Debbie Pelt is sitting up in bed
but when she hears noise in the house she gets into bed and pretends to be
asleep. Then Michelangelo’s Statue of
David
comes into the bedroom and strides across the room and into bed next
to her. Wait, it’s not the Statue of David – it’s something even more
breathtakingly statuesque. It’s naked Alcide! I think I might need to take a
little break here before I can even continue describing this scene.

Okay, so naked Alcide climbs into bed
and spoons Debbie from behind, gently kissing her back, the universal
television code for “I’ve done something I feel guilty about but I really love
you and hope you won’t notice.”

But Debbie is playing possum, and she
opens her eyes and, what do ya know? They’re all wolfy and glowy.
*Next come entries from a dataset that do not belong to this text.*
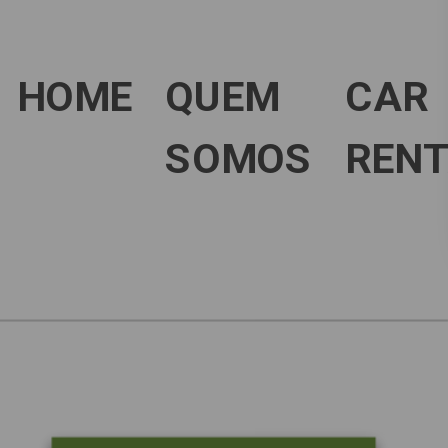
HOME
QUEM
CAR
SOMOS
RENT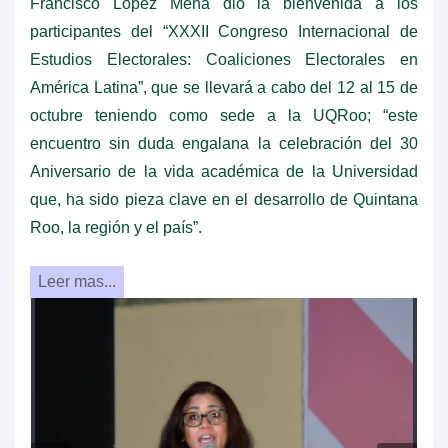
Francisco López Mena dio la bienvenida a los
participantes del “XXXII Congreso Internacional de
Estudios Electorales: Coaliciones Electorales en
América Latina”, que se llevará a cabo del 12 al 15 de
octubre teniendo como sede a la UQRoo; “este
encuentro sin duda engalana la celebración del 30
Aniversario de la vida académica de la Universidad
que, ha sido pieza clave en el desarrollo de Quintana
Roo, la región y el país”.
Leer mas...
Meanwhile, Luna comes into her living room to tell Sam
that she finally got Emma to bed,
after all the excitement of her psycho ex showing up. She’s worried he might
come back, and Sam suggests they wake Emma up and go on a camping trip.

Luna says she doesn’t want to teach
Emma to run away from her problems, and Sam is all, “It’s not running away!
It’s just quietly packing up our things in the dead of night and driving 100
miles to the middle of nowhere.” She agrees to do it.

Meanwhile, Tommy is at Merlotte’s,
writing Sam a brotherly “Dear John” letter about how he’s leaving forever and
hopes Sam can someday forgive him. At that moment, Marcus – the skeevy (but hot-skeevy) Shreveport pack leader, also Luna’s psycho ex
–comes in and says he’s looking for Sam.

Tommy senses the guy is bad news, and
the two of them get into an alpha male glare-off before Marcus leaves his card
and tells Tommy to tell Sam to meet him at that address. Ha! Don’t you just
love thugs who have calling cards? Like why not tape it to a candy cane while
you’re at it and you two can be Secret Santas.